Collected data

§

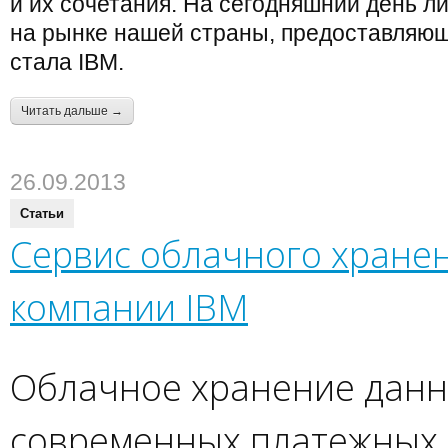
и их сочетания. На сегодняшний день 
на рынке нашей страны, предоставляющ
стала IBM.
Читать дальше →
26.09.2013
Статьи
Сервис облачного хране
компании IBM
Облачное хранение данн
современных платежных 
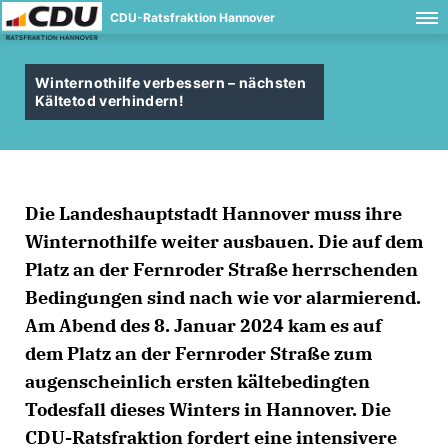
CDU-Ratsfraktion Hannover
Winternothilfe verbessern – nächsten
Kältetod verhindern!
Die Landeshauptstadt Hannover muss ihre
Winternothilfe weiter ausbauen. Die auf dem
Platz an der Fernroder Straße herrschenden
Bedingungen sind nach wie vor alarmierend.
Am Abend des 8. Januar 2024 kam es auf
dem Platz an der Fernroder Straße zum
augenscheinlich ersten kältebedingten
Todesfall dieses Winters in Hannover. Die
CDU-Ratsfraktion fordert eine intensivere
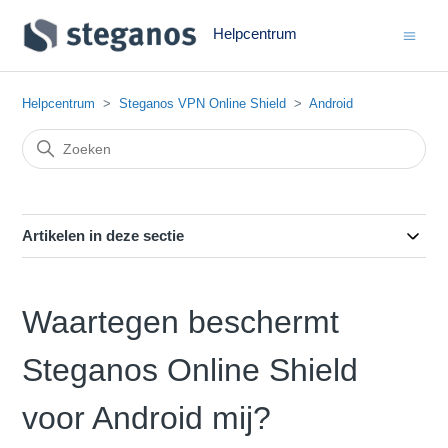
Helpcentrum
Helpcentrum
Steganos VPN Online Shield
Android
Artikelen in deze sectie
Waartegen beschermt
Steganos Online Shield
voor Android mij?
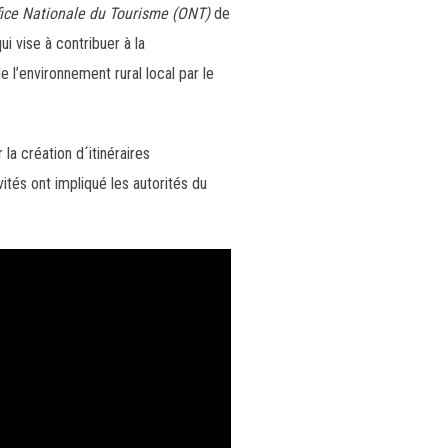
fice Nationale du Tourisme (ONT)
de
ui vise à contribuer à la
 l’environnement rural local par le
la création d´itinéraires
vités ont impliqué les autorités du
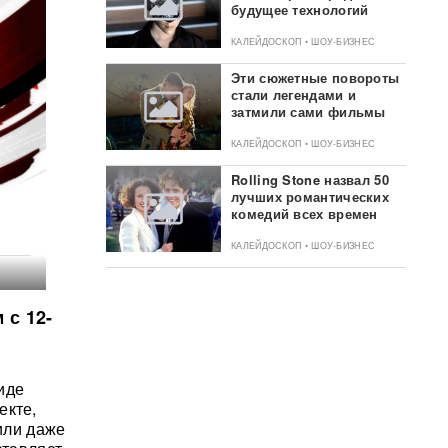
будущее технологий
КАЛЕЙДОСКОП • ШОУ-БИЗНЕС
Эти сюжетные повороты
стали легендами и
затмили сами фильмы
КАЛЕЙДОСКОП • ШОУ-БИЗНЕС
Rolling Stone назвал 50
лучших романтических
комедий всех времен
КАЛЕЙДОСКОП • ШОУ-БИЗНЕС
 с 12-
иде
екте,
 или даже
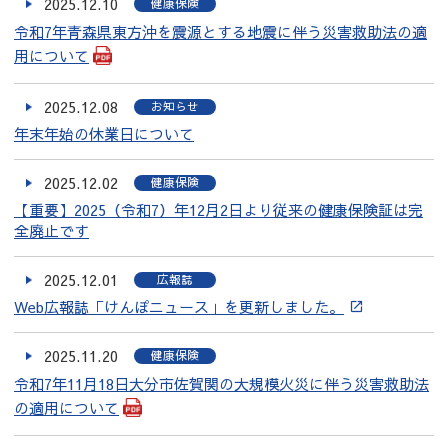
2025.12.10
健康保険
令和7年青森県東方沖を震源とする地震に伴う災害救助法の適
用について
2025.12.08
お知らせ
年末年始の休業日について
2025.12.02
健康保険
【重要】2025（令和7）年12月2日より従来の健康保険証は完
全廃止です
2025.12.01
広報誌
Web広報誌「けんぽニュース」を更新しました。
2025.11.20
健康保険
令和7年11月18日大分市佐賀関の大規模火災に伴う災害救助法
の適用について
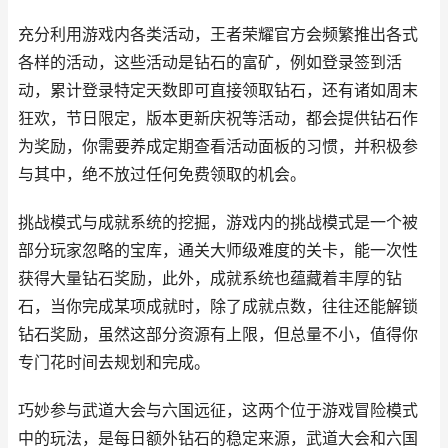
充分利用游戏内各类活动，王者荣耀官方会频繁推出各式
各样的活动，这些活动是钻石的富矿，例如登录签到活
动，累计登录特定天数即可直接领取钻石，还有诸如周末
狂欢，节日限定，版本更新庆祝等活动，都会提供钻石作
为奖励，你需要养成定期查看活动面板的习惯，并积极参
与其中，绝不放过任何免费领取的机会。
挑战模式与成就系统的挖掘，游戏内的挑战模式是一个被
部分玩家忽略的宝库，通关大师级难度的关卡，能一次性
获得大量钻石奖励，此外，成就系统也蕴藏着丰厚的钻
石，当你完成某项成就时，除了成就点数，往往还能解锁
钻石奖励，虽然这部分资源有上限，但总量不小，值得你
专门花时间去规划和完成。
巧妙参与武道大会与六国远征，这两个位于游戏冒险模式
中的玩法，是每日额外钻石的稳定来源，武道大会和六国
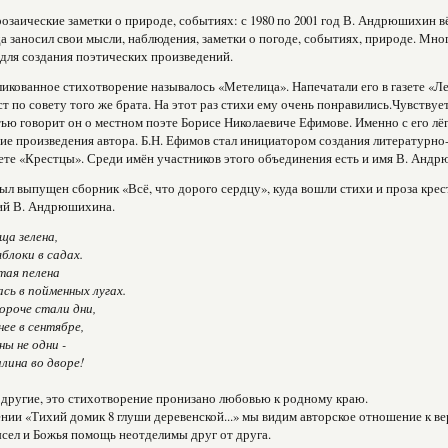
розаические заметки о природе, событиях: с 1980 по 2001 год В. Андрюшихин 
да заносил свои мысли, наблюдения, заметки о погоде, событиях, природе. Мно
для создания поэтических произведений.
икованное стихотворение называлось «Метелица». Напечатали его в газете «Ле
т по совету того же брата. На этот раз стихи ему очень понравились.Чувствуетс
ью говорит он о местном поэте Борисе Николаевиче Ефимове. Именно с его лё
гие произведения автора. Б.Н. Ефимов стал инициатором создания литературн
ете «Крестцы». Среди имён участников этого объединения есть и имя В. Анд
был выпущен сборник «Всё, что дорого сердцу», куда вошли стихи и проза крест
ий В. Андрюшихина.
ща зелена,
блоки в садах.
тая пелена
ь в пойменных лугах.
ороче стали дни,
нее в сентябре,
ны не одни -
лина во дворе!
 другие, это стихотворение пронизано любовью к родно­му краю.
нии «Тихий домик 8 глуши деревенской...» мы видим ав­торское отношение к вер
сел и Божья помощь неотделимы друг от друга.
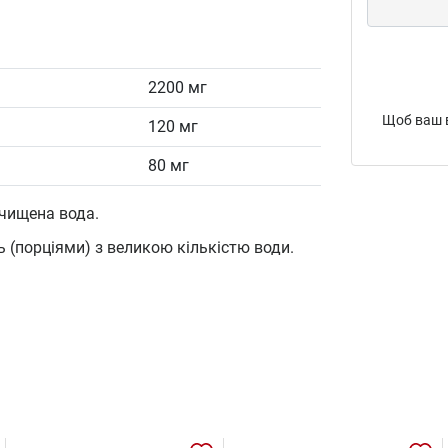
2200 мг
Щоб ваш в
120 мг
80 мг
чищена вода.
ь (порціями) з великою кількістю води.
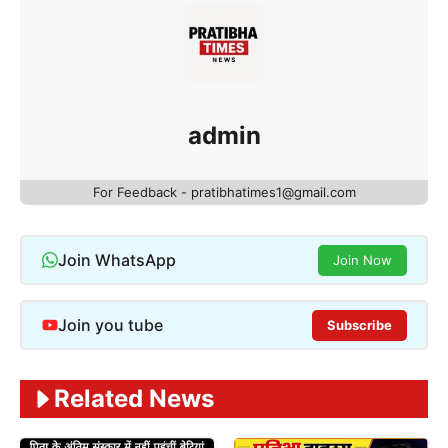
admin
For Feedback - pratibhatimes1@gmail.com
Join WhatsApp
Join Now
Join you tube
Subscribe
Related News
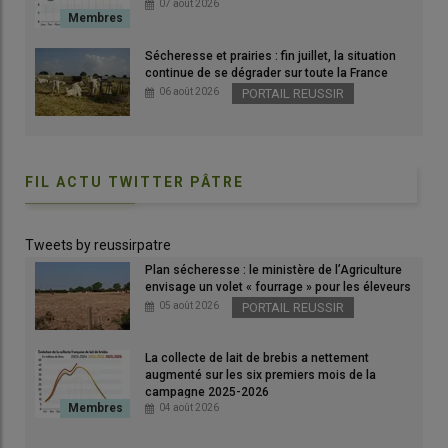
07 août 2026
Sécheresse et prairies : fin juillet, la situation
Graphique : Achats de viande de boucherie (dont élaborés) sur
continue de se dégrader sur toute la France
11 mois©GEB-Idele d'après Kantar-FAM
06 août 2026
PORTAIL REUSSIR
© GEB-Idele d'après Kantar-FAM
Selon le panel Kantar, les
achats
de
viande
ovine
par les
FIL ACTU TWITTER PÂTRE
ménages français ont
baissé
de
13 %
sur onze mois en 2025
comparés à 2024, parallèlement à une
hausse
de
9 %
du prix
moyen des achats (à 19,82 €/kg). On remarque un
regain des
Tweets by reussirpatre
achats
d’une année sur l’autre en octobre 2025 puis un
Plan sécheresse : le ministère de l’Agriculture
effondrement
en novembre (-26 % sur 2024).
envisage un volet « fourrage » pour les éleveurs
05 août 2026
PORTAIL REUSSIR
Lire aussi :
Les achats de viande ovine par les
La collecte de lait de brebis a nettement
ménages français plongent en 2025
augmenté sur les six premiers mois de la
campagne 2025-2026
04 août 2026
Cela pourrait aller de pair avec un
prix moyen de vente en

§

REQUIRED ACTION: Treat the line with "и имя В. Анд" as the start and the line with "FIL ACTU TWITTER PÂTRE" as the end, and return exactly that span of the data above, both ends included, without pictures.

SOLVED EXERCISE:
ете «Крестцы». Среди имён участников этого объединения есть и имя В. Анд
был выпущен сборник «Всё, что дорого сердцу», куда вошли стихи и проза крест
ий В. Андрюшихина.
ща зелена,
блоки в садах.
тая пелена
ь в пойменных лугах.
ороче стали дни,
нее в сентябре,
ны не одни -
лина во дворе!
 другие, это стихотворение пронизано любовью к родно­му краю.
нии «Тихий домик 8 глуши деревенской...» мы видим ав­торское отношение к вер
сел и Божья помощь неотделимы друг от друга.
2200 мг
Щоб ваш в
120 мг
80 мг
чищена вода.
ь (порціями) з великою кількістю води.
admin
For Feedback - pratibhatimes1@gmail.com
Join WhatsApp
Join Now
Join you tube
Subscribe
Related News
07 août 2026
Sécheresse et prairies : fin juillet, la situation
Graphique : Achats de viande de boucherie (dont élaborés) sur
continue de se dégrader sur toute la France
11 mois©GEB-Idele d'après Kantar-FAM
06 août 2026
PORTAIL REUSSIR
© GEB-Idele d'après Kantar-FAM
Selon le panel Kantar, les
achats
de
viande
ovine
par les
FIL ACTU TWITTER PÂTRE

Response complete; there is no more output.